▶ _What you should do_
Word for word, copy all the data and drop the pictures.

▶ _Exercise input_
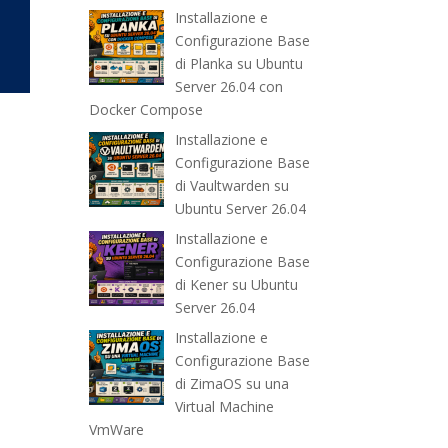
Installazione e
Configurazione Base
di Planka su Ubuntu
Server 26.04 con
Docker Compose
Installazione e
Configurazione Base
di Vaultwarden su
Ubuntu Server 26.04
Installazione e
Configurazione Base
di Kener su Ubuntu
Server 26.04
Installazione e
Configurazione Base
di ZimaOS su una
Virtual Machine
VmWare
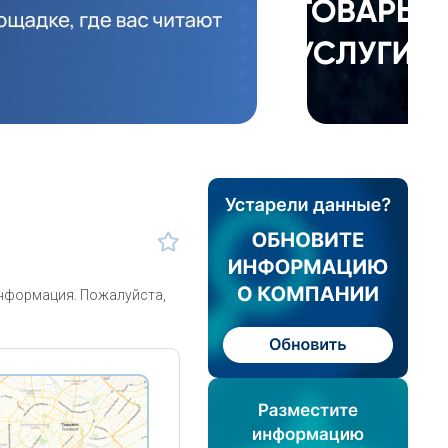
информация. Пожалуйста,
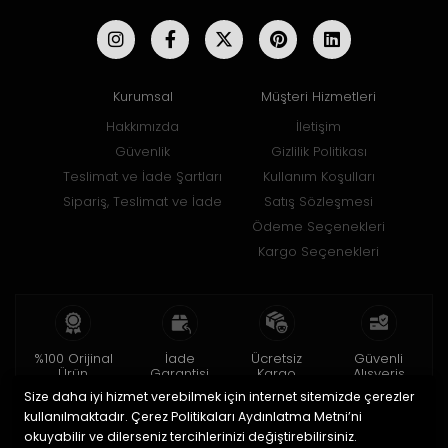
Kurumsal
Müşteri Hizmetleri
Hakkımızda
İletişim
Güvenlik
Gizlilik Politikası
Teslimat ve İade Şartları
Kullanım Koşulları
Sipariş, Teslimat ve İade
Satış Sözleşmesi
Ödeme Seçenekleri
Kargo Seçenekleri
%100 Orijinal
İade
Ücretsiz
Güvenli
Ürün
Garantisi
Kargo
Alışveriş
Size daha iyi hizmet verebilmek için internet sitemizde çerezler
2 yıl garanti
15 gün içinde
150 TL ve üzeri
256bit SSL ile
iade
kullanılmaktadır. Çerez Politikaları Aydınlatma Metni’ni
okuyabilir ve dilerseniz tercihlerinizi değiştirebilirsiniz.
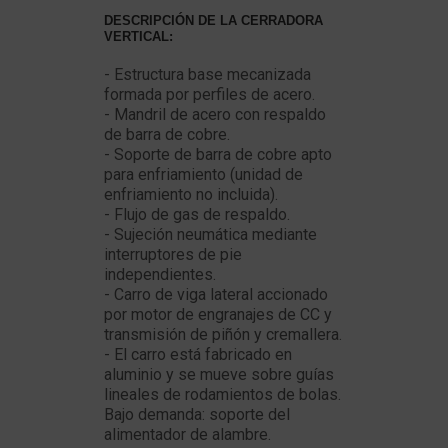
DESCRIPCIÓN DE LA CERRADORA
VERTICAL:
- Estructura base mecanizada
formada por perfiles de acero.
- Mandril de acero con respaldo
de barra de cobre.
- Soporte de barra de cobre apto
para enfriamiento (unidad de
enfriamiento no incluida).
- Flujo de gas de respaldo.
- Sujeción neumática mediante
interruptores de pie
independientes.
- Carro de viga lateral accionado
por motor de engranajes de CC y
transmisión de piñón y cremallera.
- El carro está fabricado en
aluminio y se mueve sobre guías
lineales de rodamientos de bolas.
Bajo demanda: soporte del
alimentador de alambre.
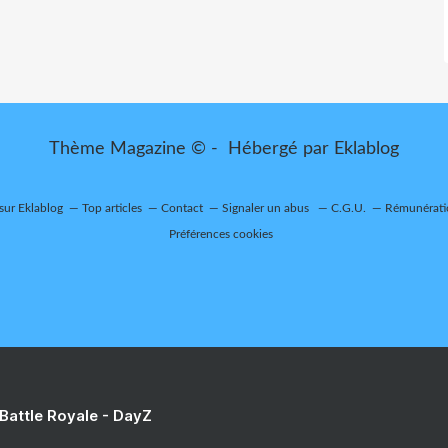
Thème Magazine © - Hébergé par
Eklablog
 sur Eklablog
Top articles
Contact
Signaler un abus
C.G.U.
Rémunératio
Préférences cookies
 Battle Royale - DayZ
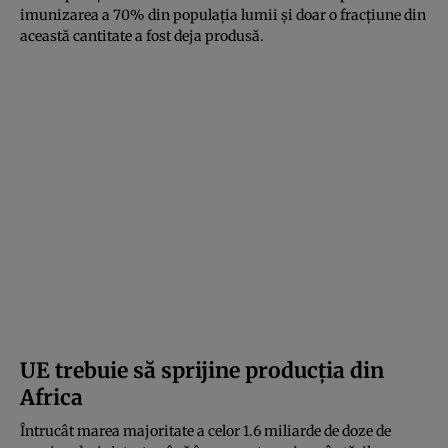
imunizarea a 70% din populația lumii și doar o fracțiune din
această cantitate a fost deja produsă.
UE trebuie să sprijine producția din
Africa
Întrucât marea majoritate a celor 1.6 miliarde de doze de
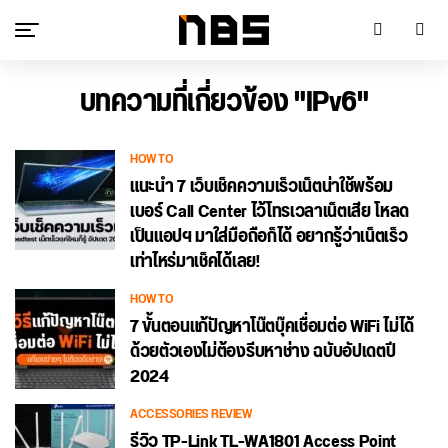
บทความที่เกี่ยวข้อง "IPv6"
HOW TO
แนะนำ 7 เว็บเช็คความเร็วเน็ตน่าใช้พร้อม
เบอร์ Call Center ไว้โทรเวลาเน็ตเสีย โหลด
เป็นแอปฯ มาใส่มือถือก็ได้ อยากรู้ว่าเน็ตเร็ว
เท่าไหร่มาเช็คได้เลย!
HOW TO
7 ขั้นตอนแก้ปัญหาโน๊ตบุ๊คเชื่อมต่อ WiFi ไม่ได้
ด้วยตัวเองไม่ต้องรีบหาช่าง ฉบับอัปเดตปี
2024
ACCESSORIES REVIEW
รีวิว TP-Link TL-WA1801 Access Point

▶ _Exercise output_
Installazione e
Configurazione Base
di Planka su Ubuntu
Server 26.04 con
Docker Compose
Installazione e
Configurazione Base
di Vaultwarden su
Ubuntu Server 26.04
Installazione e
Configurazione Base
di Kener su Ubuntu
Server 26.04
Installazione e
Configurazione Base
di ZimaOS su una
Virtual Machine
VmWare
информация. Пожалуйста,
Kurumsal
Müşteri Hizmetleri
Hakkımızda
İletişim
Güvenlik
Gizlilik Politikası
Teslimat ve İade Şartları
Kullanım Koşulları
Sipariş, Teslimat ve İade
Satış Sözleşmesi
Ödeme Seçenekleri
Kargo Seçenekleri
%100 Orijinal
İade
Ücretsiz
Güvenli
Ürün
Garantisi
Kargo
Alışveriş
Size daha iyi hizmet verebilmek için internet sitemizde çerezler
2 yıl garanti
15 gün içinde
150 TL ve üzeri
256bit SSL ile
iade
kullanılmaktadır. Çerez Politikaları Aydınlatma Metni’ni
okuyabilir ve dilerseniz tercihlerinizi değiştirebilirsiniz.
DESCRIPCIÓN DE LA CERRADORA
VERTICAL:
- Estructura base mecanizada
formada por perfiles de acero.
- Mandril de acero con respaldo
de barra de cobre.
- Soporte de barra de cobre apto
para enfriamiento (unidad de
enfriamiento no incluida).
- Flujo de gas de respaldo.
- Sujeción neumática mediante
interruptores de pie
independientes.
- Carro de viga lateral accionado
por motor de engranajes de CC y
transmisión de piñón y cremallera.
- El carro está fabricado en
aluminio y se mueve sobre guías
lineales de rodamientos de bolas.
Bajo demanda: soporte del
alimentador de alambre.
Thème Magazine © - Hébergé par
Eklablog
 sur Eklablog
Top articles
Contact
Signaler un abus
C.G.U.
Rémunératio
Préférences cookies
 Battle Royale - DayZ
imunizarea a 70% din populația lumii și doar o fracțiune din
această cantitate a fost deja produsă.
UE trebuie să sprijine producția din
Africa
Întrucât marea majoritate a celor 1.6 miliarde de doze de
บทความที่เกี่ยวข้อง "IPv6"
HOW TO
แนะนำ 7 เว็บเช็คความเร็วเน็ตน่าใช้พร้อม
เบอร์ Call Center ไว้โทรเวลาเน็ตเสีย โหลด
เป็นแอปฯ มาใส่มือถือก็ได้ อยากรู้ว่าเน็ตเร็ว
เท่าไหร่มาเช็คได้เลย!
HOW TO
7 ขั้นตอนแก้ปัญหาโน๊ตบุ๊คเชื่อมต่อ WiFi ไม่ได้
ด้วยตัวเองไม่ต้องรีบหาช่าง ฉบับอัปเดตปี
2024
ACCESSORIES REVIEW
รีวิว TP-Link TL-WA1801 Access Point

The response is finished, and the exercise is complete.